Türkiye’de bir enerji, havalimanı gibi altyapı projeleri gündeme geldiğinde, hayata geçirilmesinin ne kadar uzun bürokratik işlemler gerektirdiğini biliriz. Sadece Çevresel Etki Değerlendirme (ÇED) raporu bile bir -iki yıldan önce hazırlanıp -yargı süreçleri de dahil edildiğinde- tamamlanamaz. Türkiye BAE’ye arazi tahsis ettikten sonra bunları yapması için de bürokratik kolaylık sağlama sözü veriyor.
Altın tepsi içinde binlerce megavatlık santral, yüzlerce dönüm arazi, milyarlarca dolarlık projenin BAE’ye sunulmasının tek nedeninin ,yazının başında söz ettiğim swap anlaşması olamayacağını düşünüyorum. Kamuoyunu ikna etmek üzere rezervleri dolu göstermeye yarayan swapların politik amacı, sınırlı bir süreyi kapsar.
Bu stratejik çerçeve anlaşmanın ardından başka “faydalar” olmalı.”
BAE ile enerji anlaşmasının içinde ne var?
10 yıllık yürürlükte kalacak olan anlaşmanın amacı, “enerji ve doğal kaynaklar alanına stratejik ortaklık kurmak ve bu alanda karşılıklı yatırımların arttırılması” olarak belirtiliyor.
Kanun teklifine eklenmiş Anlaşma’nın “Ana Prensipler” başlıklı 3. maddesinin alt 6. maddesi, başka bir maddede sayılmış olan yatırım alanlarını BAE dışındaki her ülkeye ve her aktöre kapatıyor!
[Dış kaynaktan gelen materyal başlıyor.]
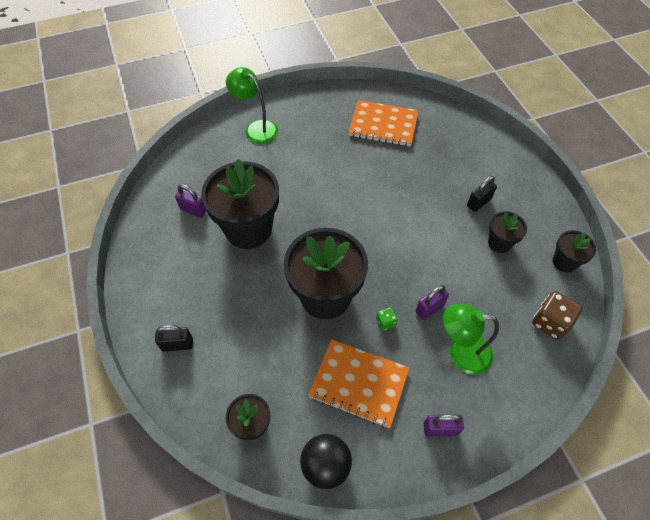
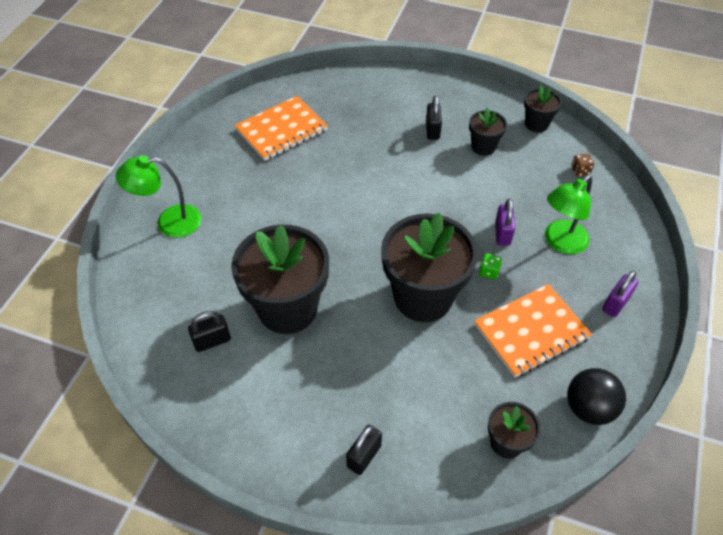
camera: 50 degrees left, 5 degrees down
purple padlock [175,184,207,218] -> black padlock [188,311,231,352]
brown dice [532,291,582,340] -> brown dice [571,153,594,176], size x0.52

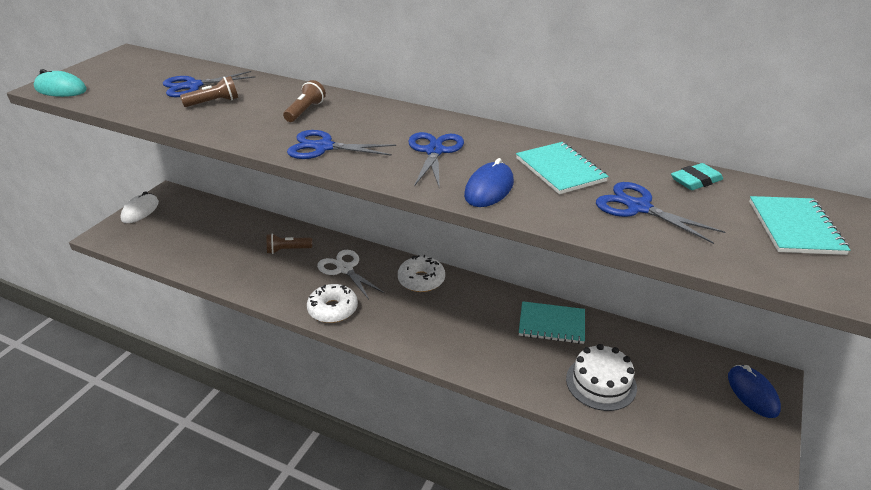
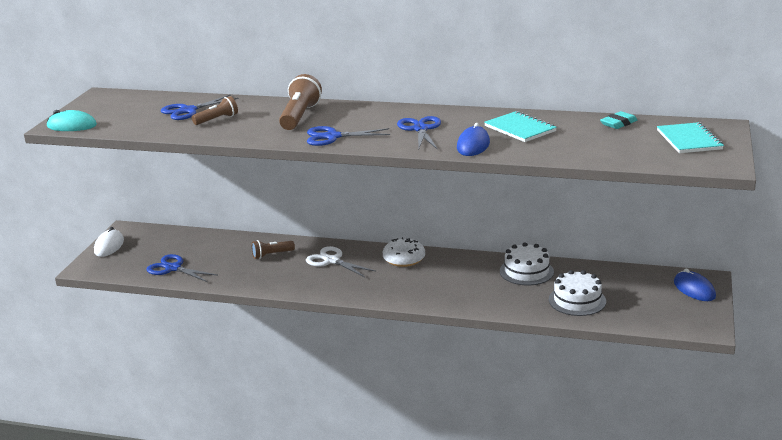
camera: 10 degrees left, 10 degrees down
brown flashlight [283,80,326,122] -> brown flashlight [279,74,322,130], size x1.68
white donut [307,284,358,323] -> none
turquoise notebook [519,301,585,344] -> white cake [500,242,554,285]
blue scissors [596,182,725,244] -> blue scissors moved to [146,254,217,282]

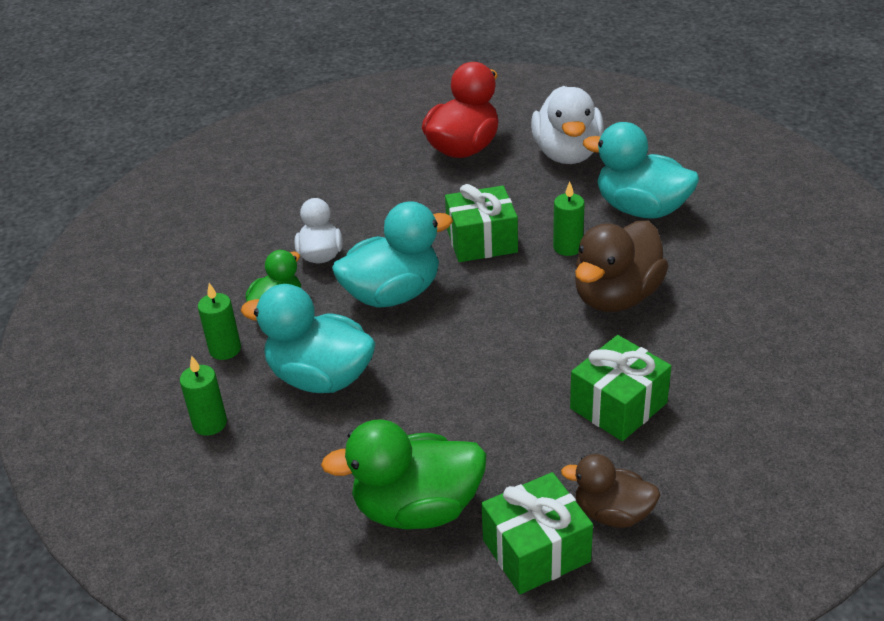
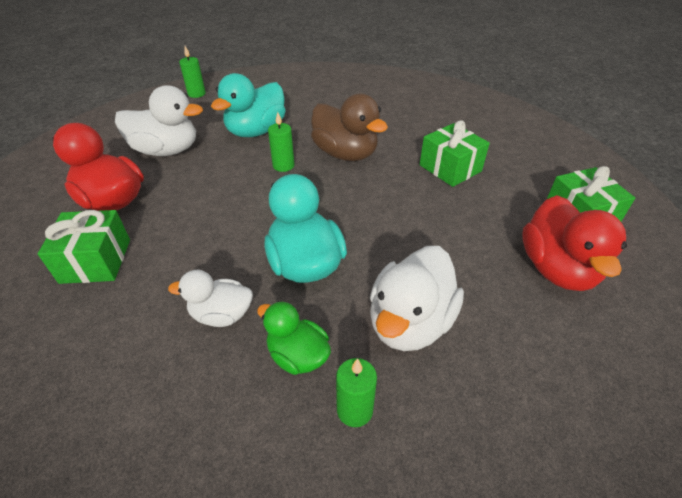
camera: 85 degrees left, 5 degrees up
green candle [180,356,227,436] -> green candle moved to [179,46,206,98]
turquoise duck [241,284,376,393] -> white duck [370,246,464,351]
green duck [321,420,487,530] -> red duck [522,195,627,291]
green gift [445,184,518,262] -> green gift moved to [38,210,130,284]
brown duck [561,454,660,528] -> none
Türkiye ile BAE’nin işbirliği alanları diye tanımlanan ve BAE dışında herkese, her şirkete, her ülkeye kapatılan enerji sahaları, 2. maddede şöyle sıralanıyor:
a) Yenilenebilir ve Temiz Enerji
- 2500 MW’a kadar deniz üstü rüzgar projesi/projeleri
- 3000 MW’a kadar optimize batarya depolamalı karasal rüzgar ve güneş enerjisi projesi/projeleri
- Yeşil hidrojen ve/veya yeşil amonyak üretmek için 5000 MW’a kadar yenilenebilir ve temiz enerji projeleri
- 2000 MW’a kadar pompaj depolamaları hidroelektrik santral projesi/projeleri
b) Şebeke ve İletim
- 1000 MW’a kadar batarya depolama projesi/projeleri
- Üçüncü ülkelerde enterkonneksiyon projeleri
c) Termik Santraller
- İstanbul Ambarlı’da yer alacak 1200 MW-1800 MW kombine çevrim enerji santrali de dahil olmak üzere, 3000 MW’a kadar kombine çevrim gaz türbini enerji santrali projesi / projeleri
- 3000 MW’a kadar temiz ve yerli kömür yakıtlı enerji santral projesi/projeleri
Yenilenebilir enerji alanındaki bu projelerle ilgili olarak, BAE’ye verilecek olan ve adeta kapitülasyon gibi düzenlenmiş imtiyazlar içeren maddenin tam hali ise şöyle:
“Türk tarafı, ilgili Proje anlaşması kapsamında belirlenecek sınırlı bir süre için ve sadece söz konusu Projenin uygulanması amacıyla Projeler için gerekli sahayı/sahaları belirleyecek ve tahsis edecektir. madde 4.3’ün amacı doğrultusunda Türk tarafı madde 2.1a, 2.1b ve 2.1c kapsamındaki Projeler kapsamındaki Projeler için uygun sahayı/sahaları işbu Anlaşma’nın yürürlüğe girdiği tarihten itibarın üç (3) ay içinde BAE tarafına bildirecek ve saha belirleme tarihinden itibaren on sekiz (18) aylık bir süre için veya Taraflarca mutabık kalınabilecek başka bir süre için, Türk Tarafı ve yetkili makamı, BAE tarafı ve tayin edilmiş kuruluşları dışında herhangi bir yatırımcı ile söz konusu Proje için belirlenen sahalar üzerinde herhangi bir Projenin geliştirilmesi için doğrudan veya dolaylı olarak müzakere etmeyecek veya anlaşma yapmayacak veya söz konusu sahanın rakip bir proje için kullanılmasına izin vermeyecektir.”
BAE, Türkiye’nin kendisine ihalesiz, kayıtsız şartsız tahsis edeceği bu projeler için finansmanı da sağlamayı taahhüt ediyor.